### [Task description]
Find the line with "31: (363, 138, 56.59)" in the entries below. Repeat it, every following line, and the line with "57: (268, 549, 4.09)", exactly and with nothing added.
::::::::::
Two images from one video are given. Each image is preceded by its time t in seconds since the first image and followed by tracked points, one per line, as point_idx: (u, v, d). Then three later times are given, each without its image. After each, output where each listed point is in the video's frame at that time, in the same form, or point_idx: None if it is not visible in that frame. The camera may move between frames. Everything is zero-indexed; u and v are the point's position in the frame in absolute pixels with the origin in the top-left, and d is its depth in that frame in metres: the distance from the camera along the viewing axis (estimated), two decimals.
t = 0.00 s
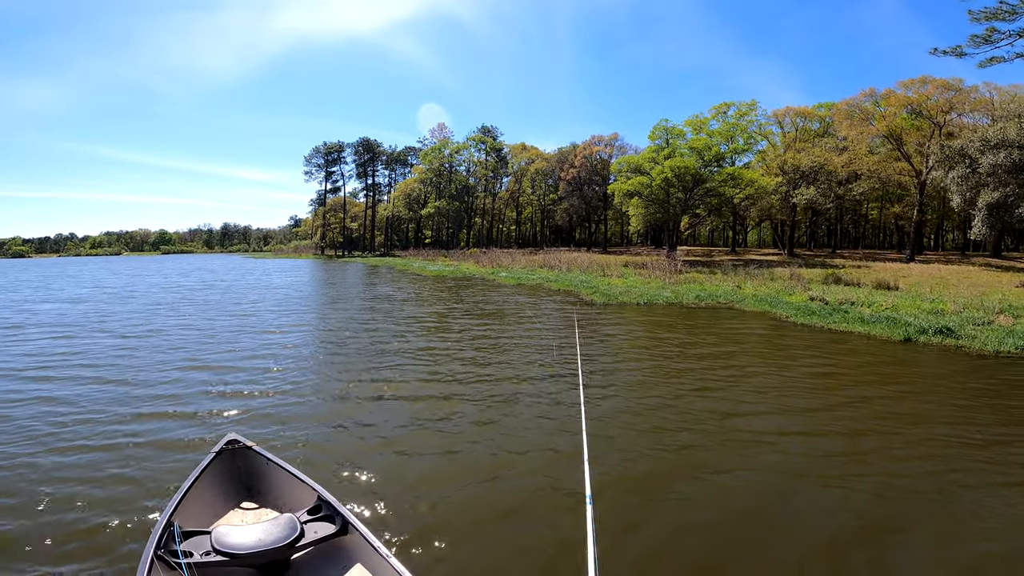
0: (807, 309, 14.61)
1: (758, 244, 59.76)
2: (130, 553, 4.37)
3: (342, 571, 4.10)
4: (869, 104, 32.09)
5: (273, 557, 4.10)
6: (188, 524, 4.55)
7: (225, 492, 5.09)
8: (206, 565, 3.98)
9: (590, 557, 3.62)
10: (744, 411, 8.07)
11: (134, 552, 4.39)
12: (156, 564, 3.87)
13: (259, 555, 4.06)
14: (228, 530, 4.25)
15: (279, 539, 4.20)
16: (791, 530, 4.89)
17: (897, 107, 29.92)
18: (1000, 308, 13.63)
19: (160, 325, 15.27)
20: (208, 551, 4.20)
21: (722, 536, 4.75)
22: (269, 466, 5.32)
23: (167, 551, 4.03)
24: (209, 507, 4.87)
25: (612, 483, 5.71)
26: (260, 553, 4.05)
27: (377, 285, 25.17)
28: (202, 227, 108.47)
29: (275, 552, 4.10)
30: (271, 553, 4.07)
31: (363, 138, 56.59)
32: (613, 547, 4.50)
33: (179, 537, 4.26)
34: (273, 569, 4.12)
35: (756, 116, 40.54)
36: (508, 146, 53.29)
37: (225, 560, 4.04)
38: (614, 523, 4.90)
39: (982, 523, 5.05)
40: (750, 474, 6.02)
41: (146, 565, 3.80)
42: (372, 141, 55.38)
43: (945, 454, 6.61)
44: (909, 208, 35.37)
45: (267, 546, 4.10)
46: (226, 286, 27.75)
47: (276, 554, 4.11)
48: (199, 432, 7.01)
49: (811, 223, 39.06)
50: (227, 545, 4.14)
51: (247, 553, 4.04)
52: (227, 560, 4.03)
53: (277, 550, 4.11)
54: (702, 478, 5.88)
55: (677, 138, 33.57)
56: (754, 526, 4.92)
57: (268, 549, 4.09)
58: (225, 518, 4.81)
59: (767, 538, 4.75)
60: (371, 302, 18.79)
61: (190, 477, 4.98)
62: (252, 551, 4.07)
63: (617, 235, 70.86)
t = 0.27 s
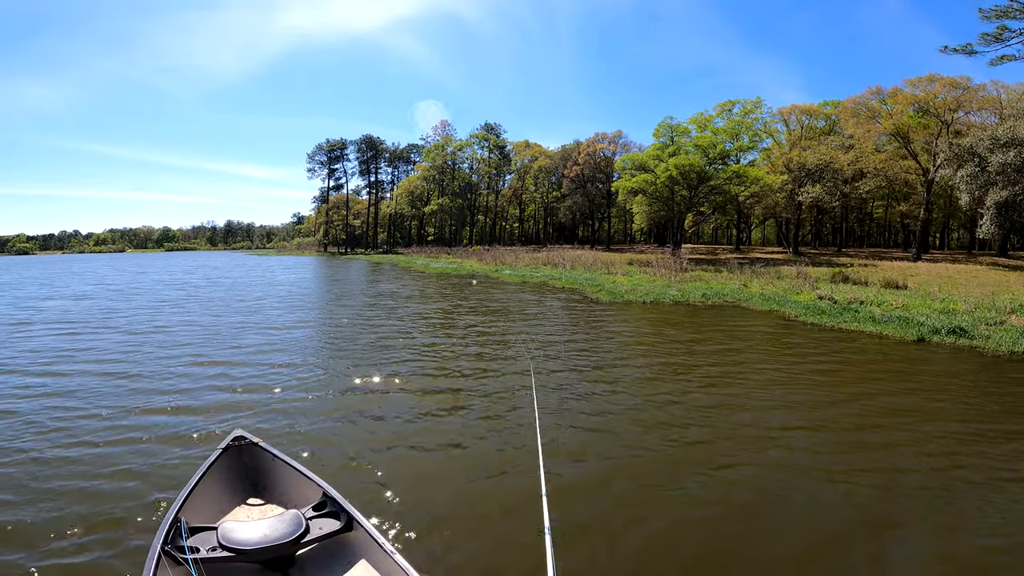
::::::::::
### [Response below]
31: (363, 138, 56.59)
32: (613, 547, 4.50)
33: (179, 537, 4.26)
34: (273, 569, 4.12)
35: (756, 116, 40.54)
36: (508, 146, 53.29)
37: (225, 560, 4.04)
38: (614, 523, 4.90)
39: (982, 523, 5.05)
40: (750, 474, 6.02)
41: (146, 565, 3.80)
42: (372, 141, 55.38)
43: (945, 454, 6.61)
44: (909, 208, 35.37)
45: (267, 546, 4.10)
46: (226, 286, 27.75)
47: (276, 554, 4.11)
48: (199, 432, 7.01)
49: (811, 223, 39.06)
50: (227, 545, 4.14)
51: (247, 553, 4.04)
52: (227, 560, 4.03)
53: (277, 550, 4.11)
54: (702, 478, 5.88)
55: (677, 138, 33.57)
56: (754, 526, 4.92)
57: (268, 549, 4.09)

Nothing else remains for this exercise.